3.2.2 Effect of DPF surface modification on water absorption of composite

The primary purpose of surface treatment of DPF is to reduce the hydrophilic character of the fibres and provide a better surface topography by removing surface impurities to enhance the interfacial bonding between the fibre and the cementitious binder. This section will discuss the water-cured samples as they opposed better mechanical properties. Moreover, the hydrophilicity nature of DPF disturbs the rheological behaviour of the mortar in the fresh state which influences the mechanical and physical properties in the hardened state. Several investigations have evaluated that surface-modified fibre have exhibited lower water absorption in mortars as opposed by untreated which enables more water absorbed by the cement paste/binder to enhance the hydration process [53,54,55,56]. This ideology was also presented and experienced in this experimental study as shown in Fig. 13. Comparing the most water absorbed untreated and treated composites, 40 mm at 3 wt.% content, at 7 and 28 days shows 20.73% and 31.63% decrease in water absorption, respectively. This can be described as the high hydrophilicity nature of untreated DPF which has a direct positive correlation with water absorption have been reduced with surface modification which decreased its hydrophilicity leading to enhanced water resistance properties. Also, surface modification of DPF produces a protective layer on the interfacial zone which obstruct the penetration of water molecules into the cell walls of DPF preventing thickness swelling of the DPF [57]. Moreover, referring to the main drawback of utilizing DPF and other NF in industrial applications due to their weak interfacial bonding leading to low resistance to moisture, hence affecting the durability of the composite on the long term. Thus, these drawbacks and concerns are avoided by reducing the moisture absorption of the composite which is promoted by a successful surface modification of the fibre.

Fig. 13
figure 13

Water absorption of water-cured OPC/GGBS-reinforced with untreated and treated DPF

3.3 Microstructure analysis

Figure 14 presents the optical microscopy images of a cross-sectional view of OPC/GGBS-reinforced DPF composite. Samples (20 mm at 3 wt.% content, 40 mm at 2 wt.% content, and 40 mm at 3 wt.%) were randomly allocated for the optical analysis. Figure 14a shows that at DPF loading content of 3 wt.% indicated the fibre agglomerations and breakage and voids are present which may due to DPF pull-out. Figure 14b shows treated OPC/GGBS-reinforced DPF mortars have enhanced fibre distribution and no visual voids due to better interfacial bonding between the fibre and binder, thus providing enhanced mechanical and physical properties. However, few DPF agglomerations can be noticed in the microstructure. Figure 14c shows that at high fibre loading content and long fibre inclusions, the non-homogenous dispersion of fibres and agglomerations has occurred within the composite which leads to a decrease in the properties.

Fig. 14
figure 14

OPC/GGBS-reinforced DPF composite microstructure

4 Conclusions

Date palm biomass often suffer from a lack of recognition of their value and hence regarded as agriculture waste. However, valorising DPF in reinforcing cementitious mortars could produce a low-cost sustainable construction and building material from an underutilized resource. The results of the study show that:

  • The addition of treated DPF with 20-mm length and 1 wt.% content resulted in up to 75% increase in flexural strength after 7 days of curing in water bath. Similarly, the compressive strength was enhanced by 31% using the same mix design after 28 days of curing ion water bath.

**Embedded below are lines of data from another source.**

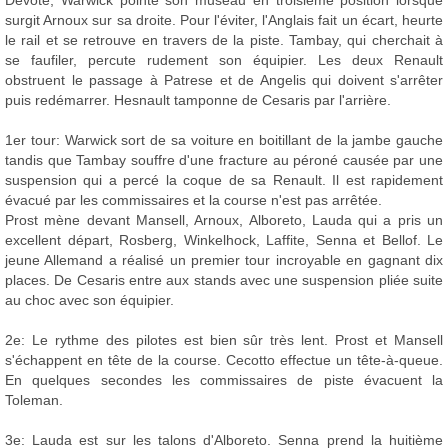
Dévote, Warwick pointe son museau en troisième position lorsque
surgit Arnoux sur sa droite. Pour l'éviter, l'Anglais fait un écart, heurte
le rail et se retrouve en travers de la piste. Tambay, qui cherchait à
se faufiler, percute rudement son équipier. Les deux Renault
obstruent le passage à Patrese et de Angelis qui doivent s'arrêter
puis redémarrer. Hesnault tamponne de Cesaris par l'arrière.
1er tour: Warwick sort de sa voiture en boitillant de la jambe gauche
tandis que Tambay souffre d'une fracture au péroné causée par une
suspension qui a percé la coque de sa Renault. Il est rapidement
évacué par les commissaires et la course n'est pas arrêtée.
Prost mène devant Mansell, Arnoux, Alboreto, Lauda qui a pris un
excellent départ, Rosberg, Winkelhock, Laffite, Senna et Bellof. Le
jeune Allemand a réalisé un premier tour incroyable en gagnant dix
places. De Cesaris entre aux stands avec une suspension pliée suite
au choc avec son équipier.
2e: Le rythme des pilotes est bien sûr très lent. Prost et Mansell
s'échappent en tête de la course. Cecotto effectue un tête-à-queue.
En quelques secondes les commissaires de piste évacuent la
Toleman.
3e: Lauda est sur les talons d'Alboreto. Senna prend la huitième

  • The alkaline surface treatment of DPF enhanced the interfacial bonding between the DPF and the binder matrix system. Hence, the fibres must undergo treatment prior to the mixing stages to achieve enhanced properties.

  • Effect of curing conditions has a major impact on the hydration of the binder to produce a HCP with enhanced strength.

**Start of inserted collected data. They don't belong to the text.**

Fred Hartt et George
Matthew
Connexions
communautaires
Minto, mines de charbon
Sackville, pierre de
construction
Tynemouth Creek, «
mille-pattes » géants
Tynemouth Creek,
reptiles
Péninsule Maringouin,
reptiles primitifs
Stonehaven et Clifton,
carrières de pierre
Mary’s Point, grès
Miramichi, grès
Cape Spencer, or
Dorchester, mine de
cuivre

  • Treated DPFRCC had lower water absorption rates in comparison to untreated DPFRCC for both water and air curing conditions.

  • The increase in DPF wt.% resulted in higher rate of water absorption; moreover, air-cured samples had significantly higher absorption than water-cured samples. Moisture absorption of air-cured samples may reach up to 17% for untreated DPFRCC after 28 days.